- Instructions for the task -
Copy word for word the line containing "17: (53, 78)" together with all lines following it to the end of the listing below, without the pictures.

- Dataset records -
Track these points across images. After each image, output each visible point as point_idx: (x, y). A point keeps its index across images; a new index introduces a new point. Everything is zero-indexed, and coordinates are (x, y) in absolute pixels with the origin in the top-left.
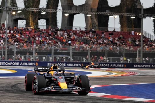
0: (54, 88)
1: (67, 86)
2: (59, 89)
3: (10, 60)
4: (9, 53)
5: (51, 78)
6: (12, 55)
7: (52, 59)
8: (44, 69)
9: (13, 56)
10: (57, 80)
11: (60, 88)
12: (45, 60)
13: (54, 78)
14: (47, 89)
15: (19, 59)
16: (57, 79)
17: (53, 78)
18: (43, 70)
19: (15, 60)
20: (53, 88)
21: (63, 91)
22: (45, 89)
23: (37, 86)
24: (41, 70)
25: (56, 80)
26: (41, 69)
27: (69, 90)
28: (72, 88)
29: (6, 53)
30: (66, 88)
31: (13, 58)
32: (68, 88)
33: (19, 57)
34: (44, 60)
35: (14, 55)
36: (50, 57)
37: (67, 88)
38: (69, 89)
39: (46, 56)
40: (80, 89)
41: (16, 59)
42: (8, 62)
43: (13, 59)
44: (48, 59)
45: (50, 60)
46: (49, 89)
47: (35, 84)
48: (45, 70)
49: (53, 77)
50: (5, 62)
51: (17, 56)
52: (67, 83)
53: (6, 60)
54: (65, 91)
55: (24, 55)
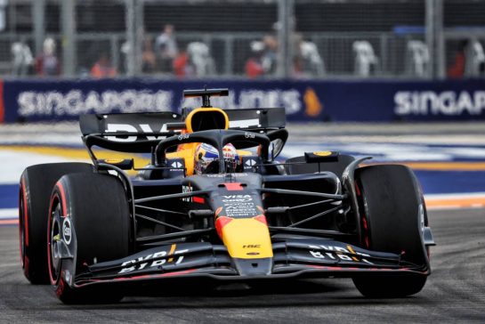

- Answer box -
17: (53, 78)
18: (43, 70)
19: (15, 60)
20: (53, 88)
21: (63, 91)
22: (45, 89)
23: (37, 86)
24: (41, 70)
25: (56, 80)
26: (41, 69)
27: (69, 90)
28: (72, 88)
29: (6, 53)
30: (66, 88)
31: (13, 58)
32: (68, 88)
33: (19, 57)
34: (44, 60)
35: (14, 55)
36: (50, 57)
37: (67, 88)
38: (69, 89)
39: (46, 56)
40: (80, 89)
41: (16, 59)
42: (8, 62)
43: (13, 59)
44: (48, 59)
45: (50, 60)
46: (49, 89)
47: (35, 84)
48: (45, 70)
49: (53, 77)
50: (5, 62)
51: (17, 56)
52: (67, 83)
53: (6, 60)
54: (65, 91)
55: (24, 55)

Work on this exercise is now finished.